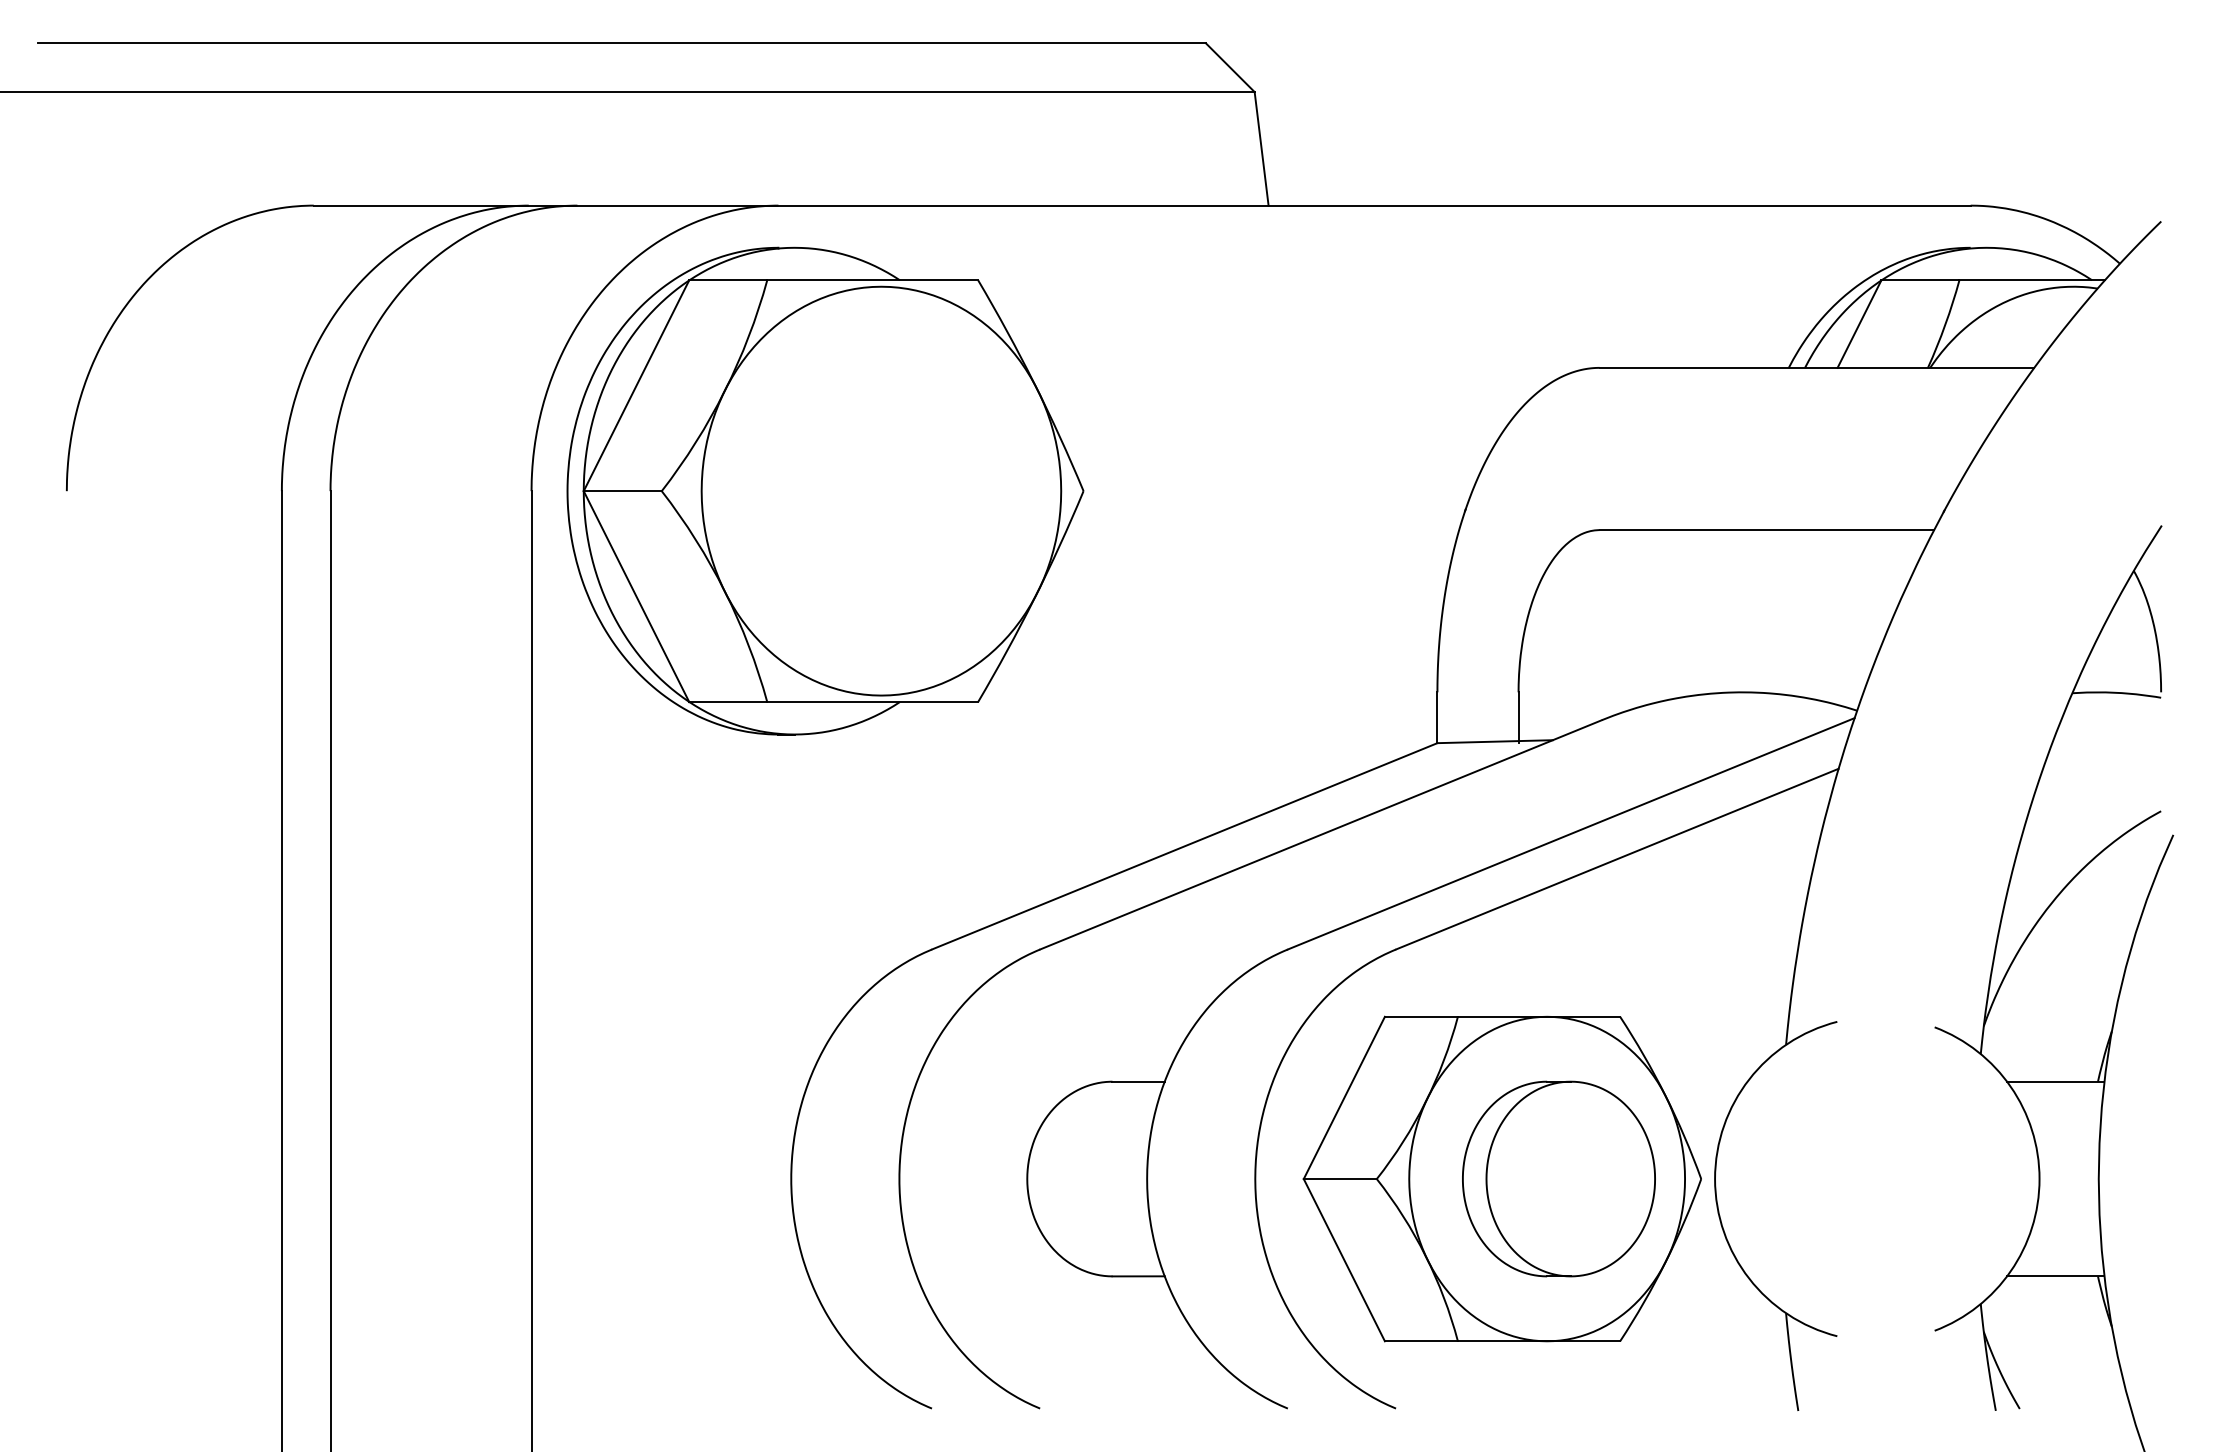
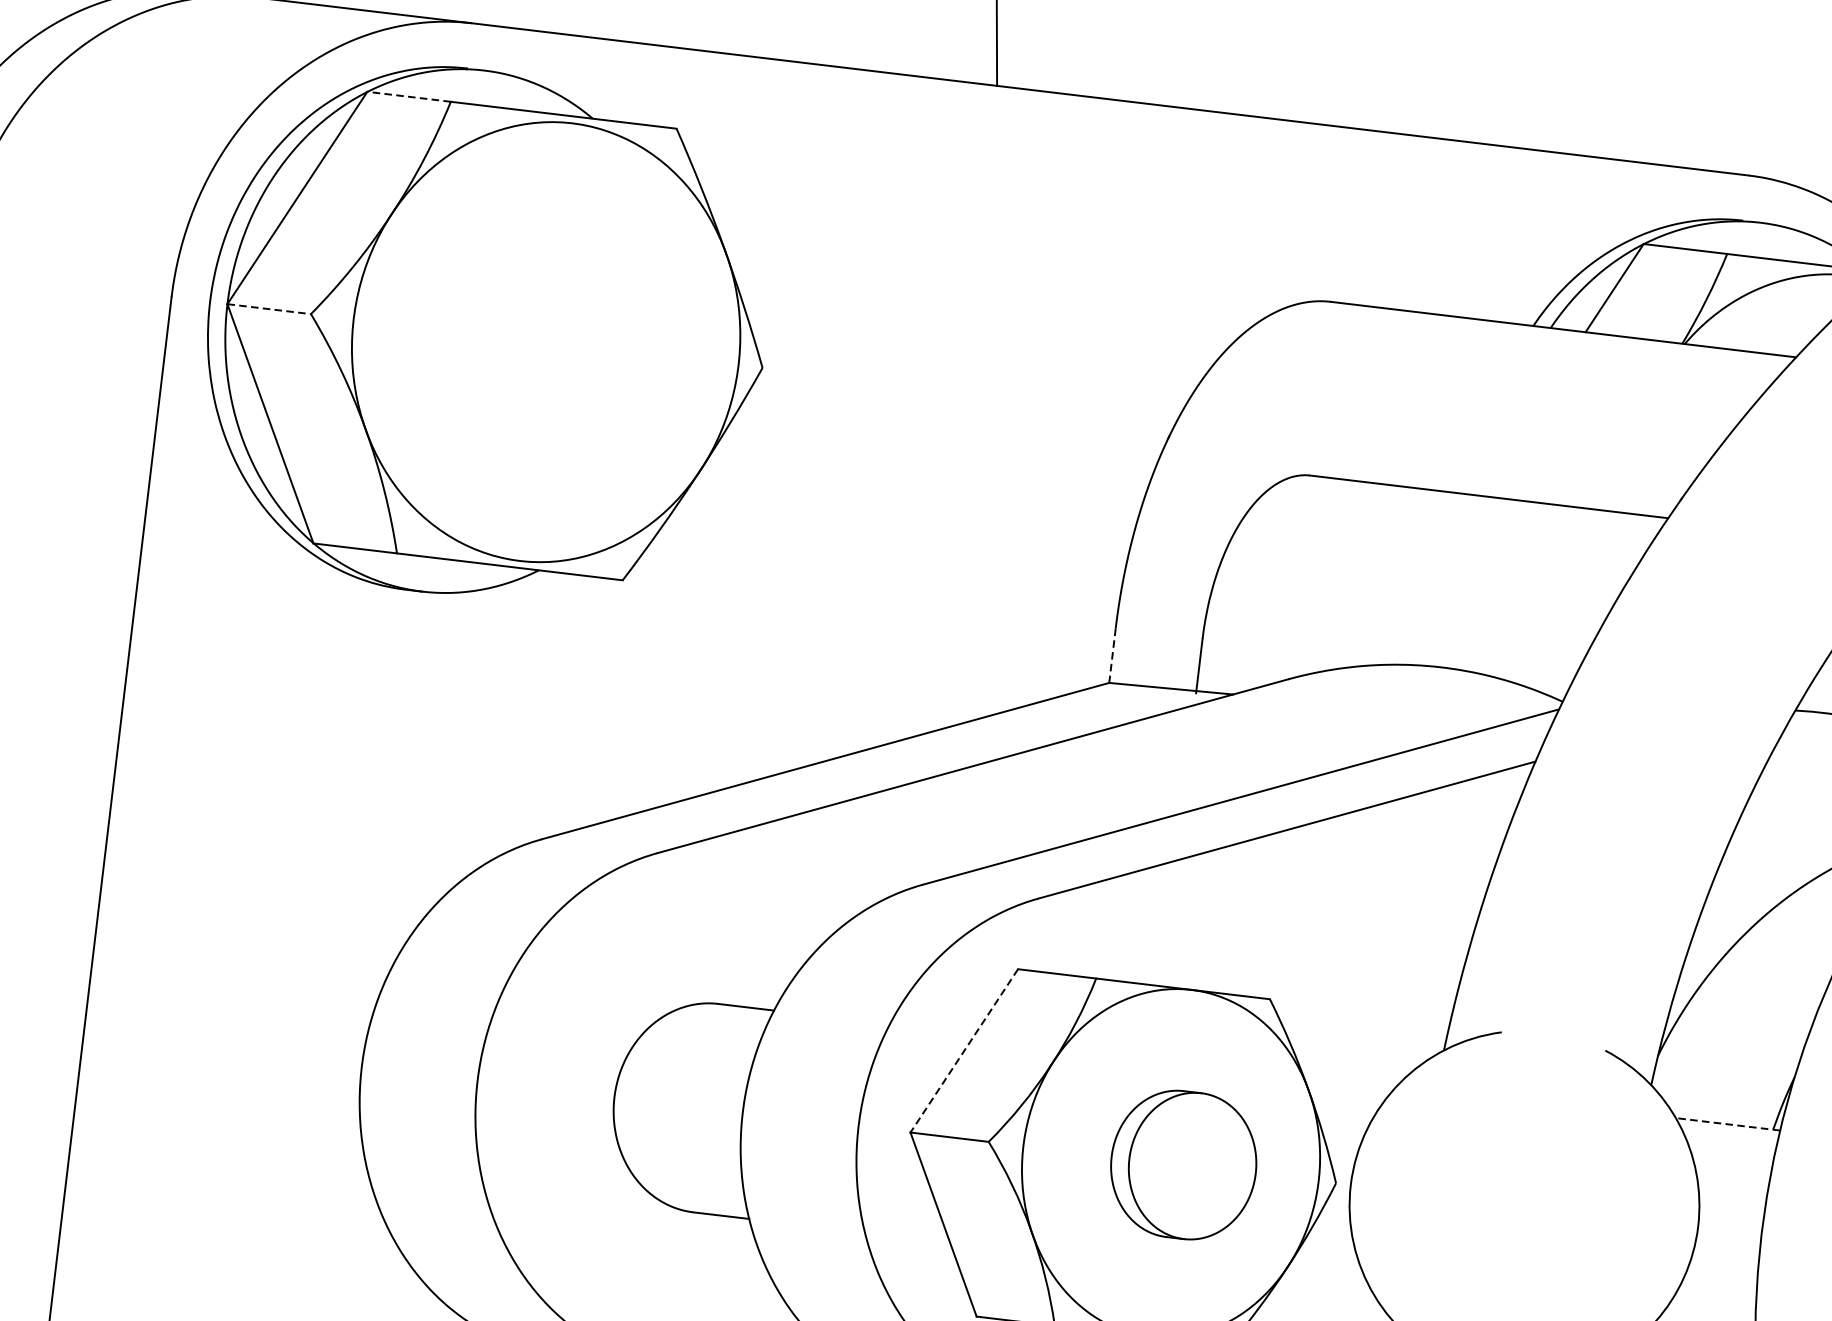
line: (727, 280) -> (408, 96), solid -> dashed
line: (623, 491) -> (269, 309), solid -> dashed
line: (1437, 718) -> (1112, 656), solid -> dashed
line: (2055, 1081) -> (1727, 1124), solid -> dashed
line: (1344, 1097) -> (964, 1050), solid -> dashed
part: (1558, 1178) -> (1183, 1164), size x0.7

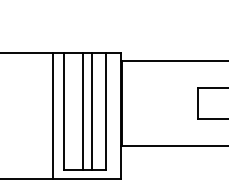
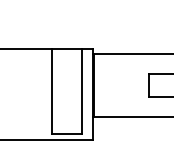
line: (83, 110) -> (65, 90), removed
line: (93, 110) -> (72, 90), removed
line: (53, 115) -> (43, 94), removed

══════════════════════════════

All the records above need to be given again word for word. Skip the pictures.

line: (727, 280) -> (408, 96), solid -> dashed
line: (623, 491) -> (269, 309), solid -> dashed
line: (1437, 718) -> (1112, 656), solid -> dashed
line: (2055, 1081) -> (1727, 1124), solid -> dashed
line: (1344, 1097) -> (964, 1050), solid -> dashed
part: (1558, 1178) -> (1183, 1164), size x0.7

line: (83, 110) -> (65, 90), removed
line: (93, 110) -> (72, 90), removed
line: (53, 115) -> (43, 94), removed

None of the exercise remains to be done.